En tout état de cause, les instituts supérieurs artistiques de la R.D.Congo sont uniques en Afrique Centrale.  Or, jusqu’à présent, ils sont encore  parents pauvres, étant donné la modicité des subsides alloués par l’Etat, la pression des activités informelles au niveau du marché de l’emploi et la précarité et l’inadaptation des infrastructures d’accueil et d’encadrement académique et pédagogique.

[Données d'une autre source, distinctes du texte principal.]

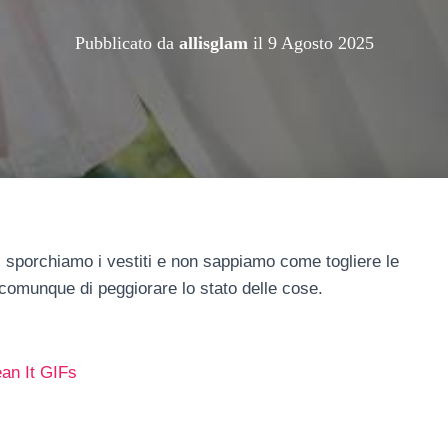
Pubblicato da
allisglam
il
9 Agosto 2025
 sporchiamo i vestiti e non sappiamo come togliere le
 comunque di peggiorare lo stato delle cose.
ean It GIFs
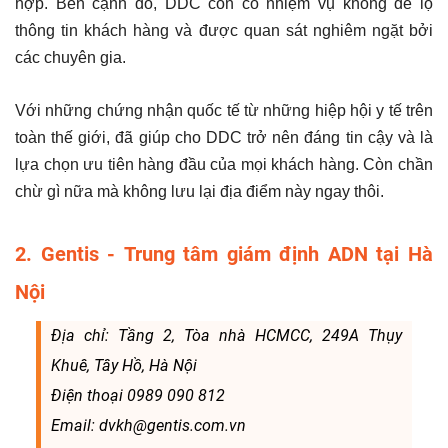
hợp. Bên cạnh đó, DDC còn có nhiệm vụ không để lộ
thông tin khách hàng và được quan sát nghiêm ngặt bởi
các chuyên gia.
Với những chứng nhận quốc tế từ những hiệp hội y tế trên
toàn thế giới, đã giúp cho DDC trở nên đáng tin cậy và là
lựa chọn ưu tiên hàng đầu của mọi khách hàng. Còn chần
chừ gì nữa mà không lưu lại địa điểm này ngay thôi.
2. Gentis - Trung tâm giám định ADN tại Hà
Nội
Địa chỉ: Tầng 2, Tòa nhà HCMCC, 249A Thụy
Khuê, Tây Hồ, Hà Nội
Điện thoại 0989 090 812
Email: dvkh@gentis.com.vn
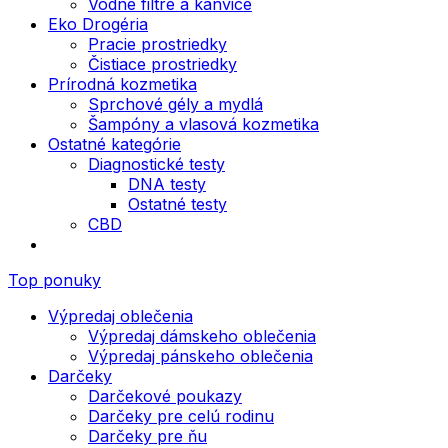
Vodné filtre a kanvice
Eko Drogéria
Pracie prostriedky
Čistiace prostriedky
Prírodná kozmetika
Sprchové gély a mydlá
Šampóny a vlasová kozmetika
Ostatné kategórie
Diagnostické testy
DNA testy
Ostatné testy
CBD
Top ponuky
Výpredaj oblečenia
Výpredaj dámskeho oblečenia
Výpredaj pánskeho oblečenia
Darčeky
Darčekové poukazy
Darčeky pre celú rodinu
Darčeky pre ňu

Au demeurant, les grands défis restent la consolidation des programmes pour qu’ils s’adaptent à l’évolution rapide des technologies et à la systématisation pointue des méthodes d’approche. Sans compter qu’en complément des programmes spécialisés des instituts artistiques proprement dits, une éducation artistique intégrée  dans le cursus de l’enseignement général, au niveau secondaire, est indispensable pour la propagation du sens du beau, du sens du discernement, et pour l’éveil des talents.

Il est temps de passer du stade généralisé de l’informel et du dilettantisme à celui  qui permet d’aborder les vrais enjeux du professionnalisme et de la rationalité.